#### [Data supplied]
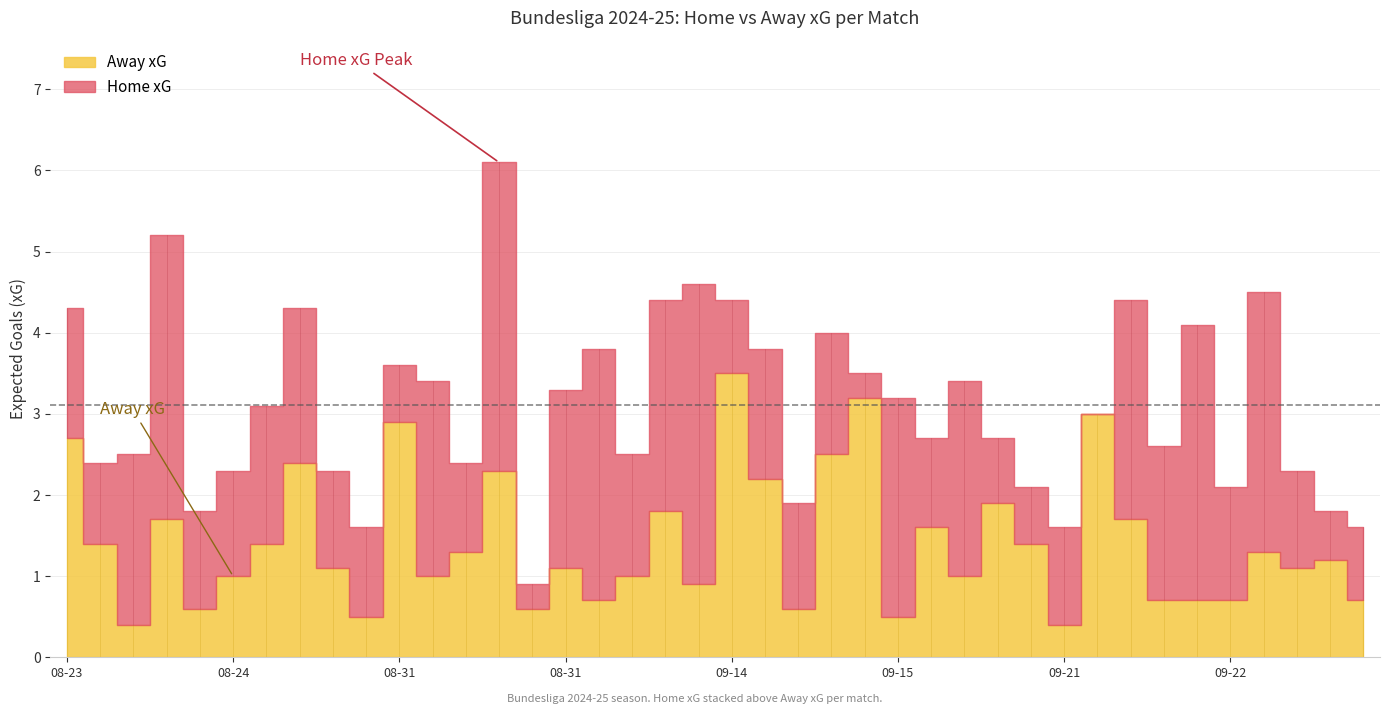

Which series has the largest total across all categories?

Home xG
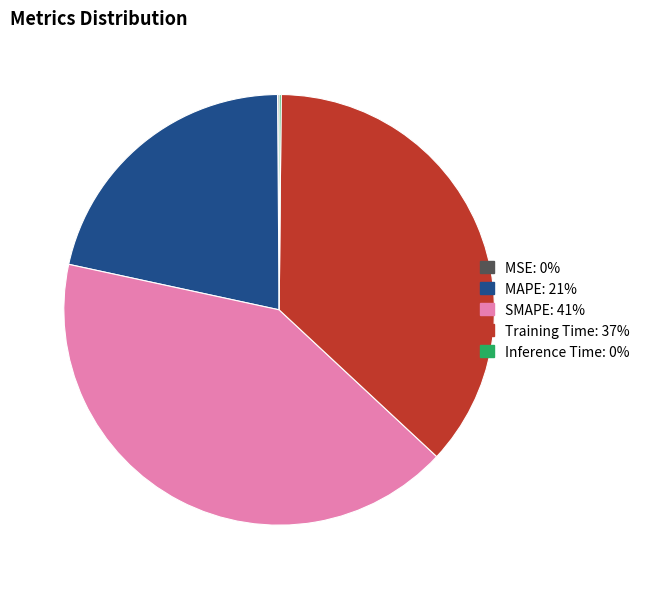

Which slice is the largest?

SMAPE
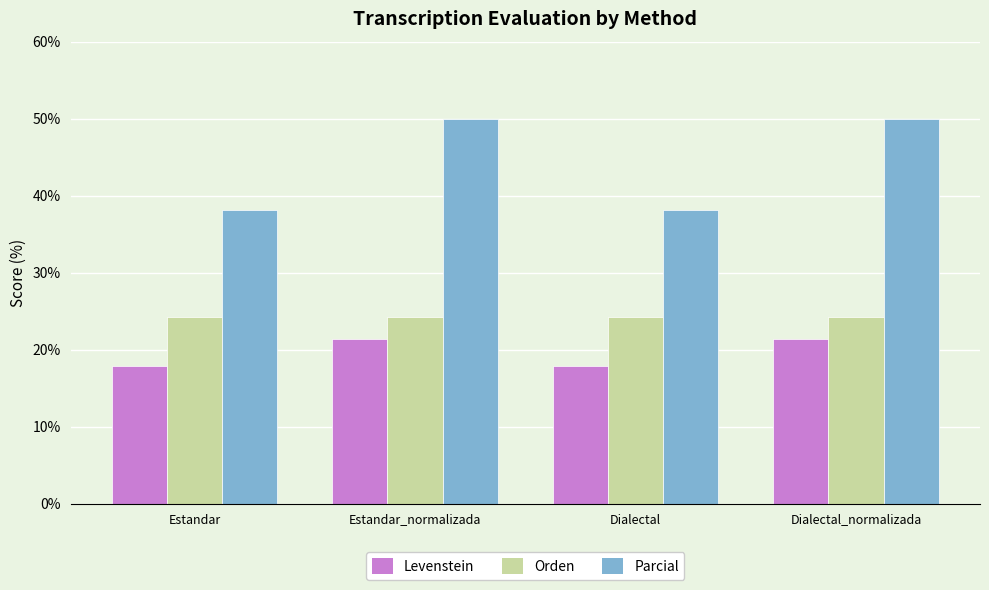

What is the difference between the maximum and minimum values in the Levenstein series?

3.6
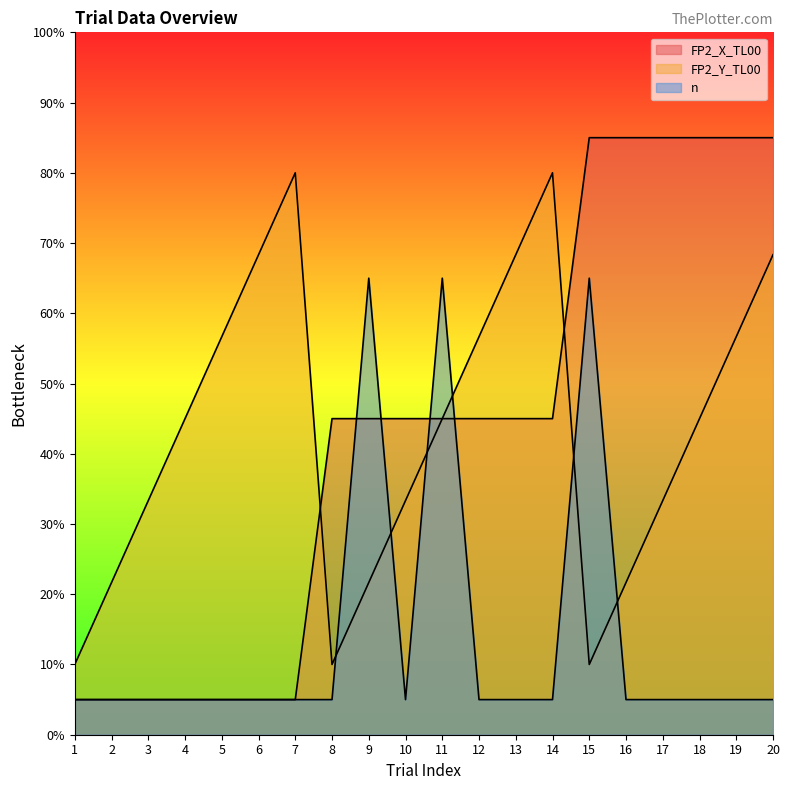

The value of FP2_Y_TL00 at 1 is 6.1. True or false?

False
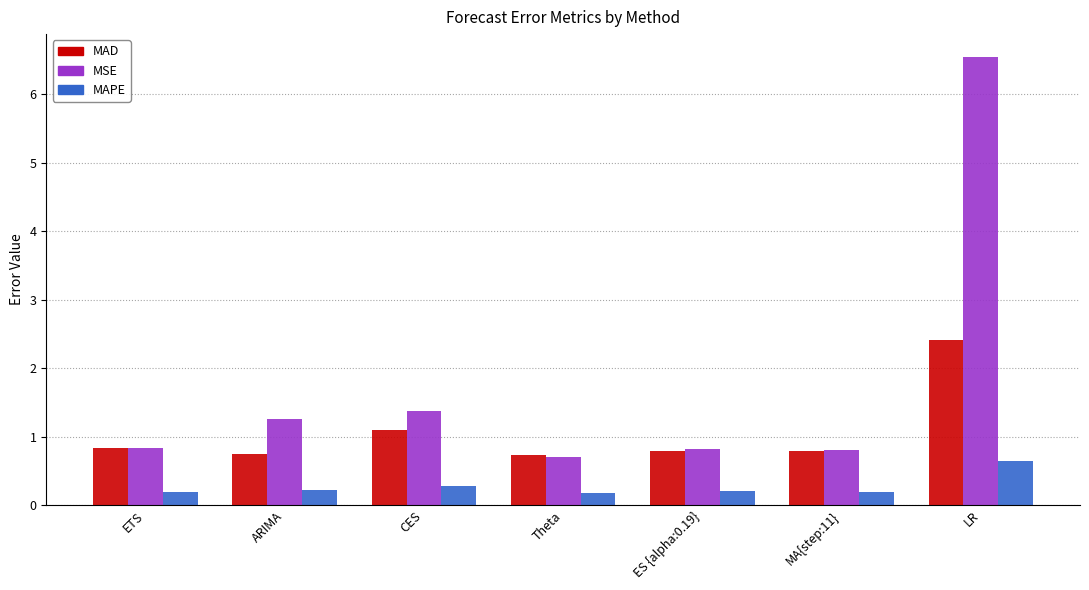

Which category has the highest value in the MSE series?

LR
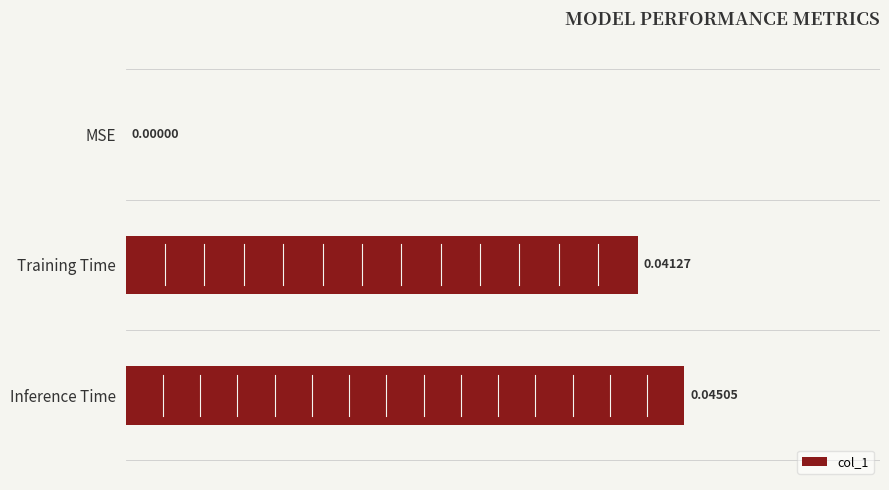

At which category does the chart reach its peak across all series?

Inference Time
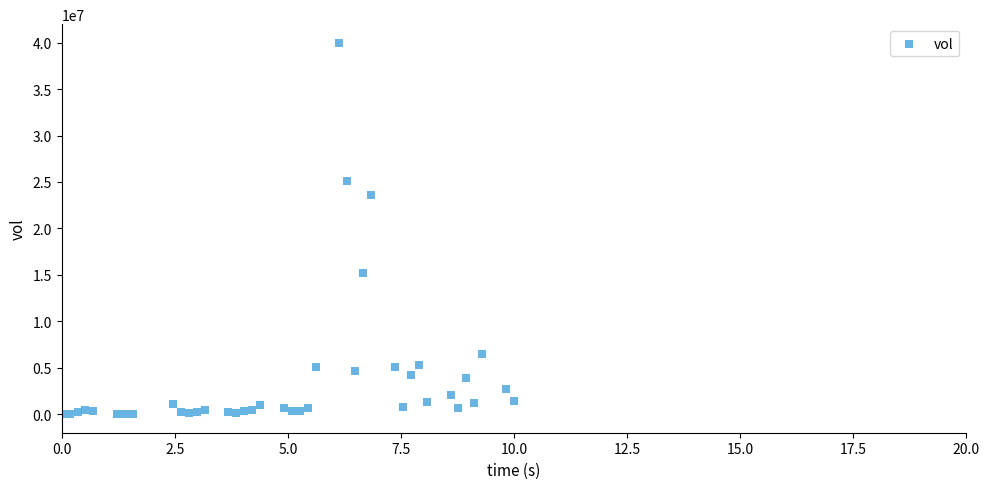

What Y value in the scatter plot is closest to 19999100?

23605100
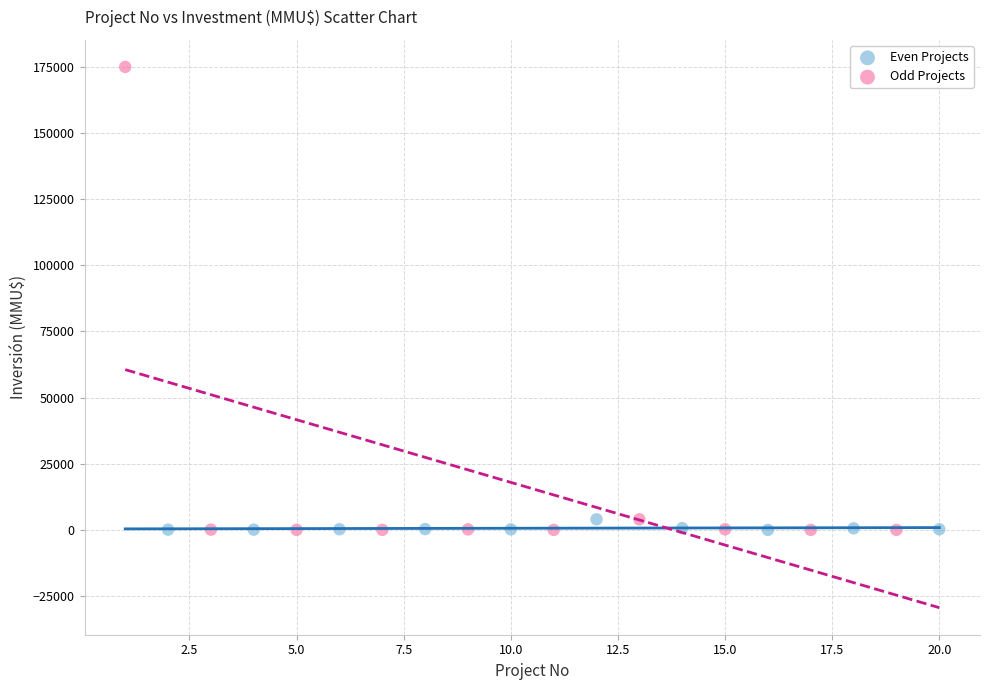

Which series has the largest Y range (max minus min)?

Odd Projects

#### [Instructions for the task]
Output each non-blank line of the entries above as a Markdown table with the columns Row and Text, numbering the rows in order. Omit the picture lines from the table.

#### [Output of the task]
| Row | Text |
|---|---|
| 1 | Which series has the largest total across all categories? |
| 2 | Home xG |
| 3 | Which slice is the largest? |
| 4 | SMAPE |
| 5 | What is the difference between the maximum and minimum values in the Levenstein series? |
| 6 | 3.6 |
| 7 | The value of FP2_Y_TL00 at 1 is 6.1. True or false? |
| 8 | False |
| 9 | Which category has the highest value in the MSE series? |
| 10 | LR |
| 11 | At which category does the chart reach its peak across all series? |
| 12 | Inference Time |
| 13 | What Y value in the scatter plot is closest to 19999100? |
| 14 | 23605100 |
| 15 | Which series has the largest Y range (max minus min)? |
| 16 | Odd Projects |